With this mantra I embarked on the voyage of the Good Ship High School, ceaselessly seeking someone who shared my perspective, who understood the deepest, most desperate desire of my heart. By sophomore year, I had given up out of sheer exhaustion, resigning myself to the fact that I would never concurrently have a solid relationship and a solid grade average and still time to sleep.
The reason for this unflagging pursuit? Perhaps it was because I never really felt like I fit in, in this small-town high school of 1500 people that was relentlessly upper middle class Caucasian. My fear of being rejected by the ones I tried to befriend probably led me to pursue only one person at a time, borne on the wave of anxiety that accompanied every attempt at forming a connection.
Andy found me one cold winter day, fresh from what I declared would be my last endeavor and my last heartbreak. He simply jumped into my life and asked nothing from me, told me that there was nothing I had to prove to him, and that he wanted to earn my confidence. There was no chasing on my part, no avoidance on his, as had been the case for every previous venture of mine, and as time sweetly gave us its blessing, I found that I had overcome my fear of rejection. I had sacrificed nothing in the way of slipping grades, and had received in return every bit of security that my promise-starved heart could want.

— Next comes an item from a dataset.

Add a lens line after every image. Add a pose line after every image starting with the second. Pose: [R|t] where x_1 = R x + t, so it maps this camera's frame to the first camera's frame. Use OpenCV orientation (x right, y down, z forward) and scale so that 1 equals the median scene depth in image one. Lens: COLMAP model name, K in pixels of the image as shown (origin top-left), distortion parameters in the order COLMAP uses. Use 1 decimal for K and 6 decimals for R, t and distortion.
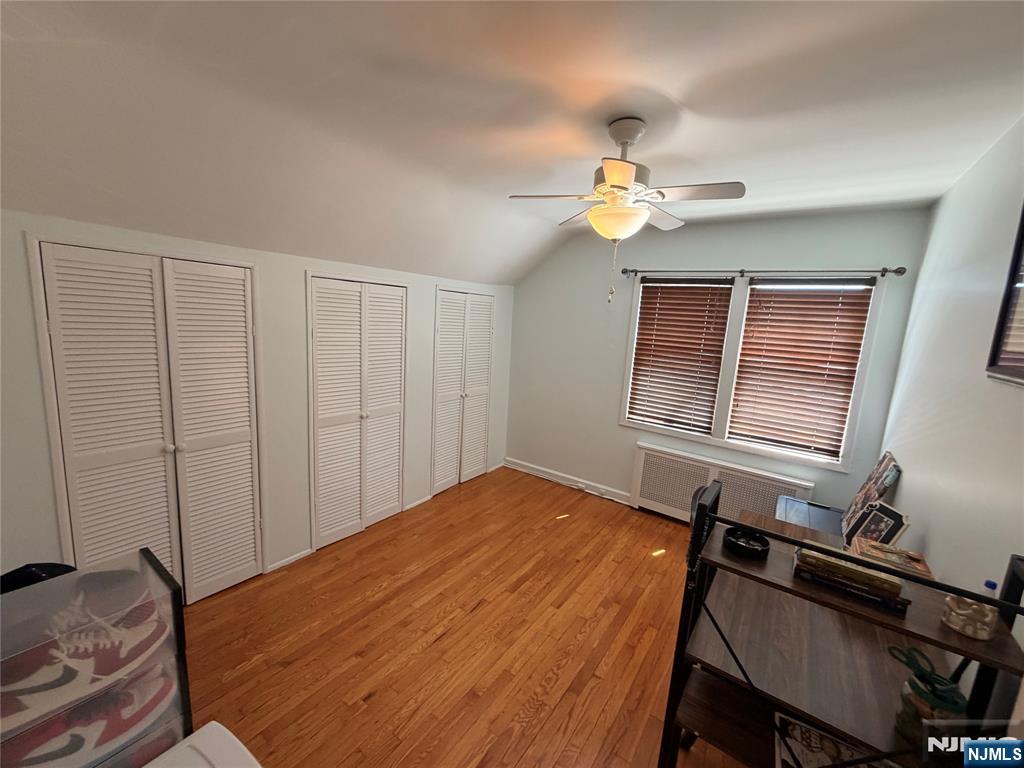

As the years went by and our relationship steadied itself on firm ground, I found myself ready to stand up in the face of injustice that permeated the lives of myself and those of others saw myself take on bullies and empathize with victims. There was no more time wasted on the phone, and my grades skyrocketed, carried by the fullness of spirit that so happily attends the knowledge that you mean something, everything, to someone.
I never wanted anything but to be loved, but Andy taught me something infinitely greater. You do not need to be loved by everyone, or even a group of people. If you can do something in your lifetime to impact one person, then you have done more than most people can even dream of. Through one person’s understanding, I have found my voice, and have searched since then to inspire another person the same way.
There is no greater feeling than to love and be loved. It is what drives human consciousness and free will, and I am happy to say that what I was looking for wound up finding me in the end.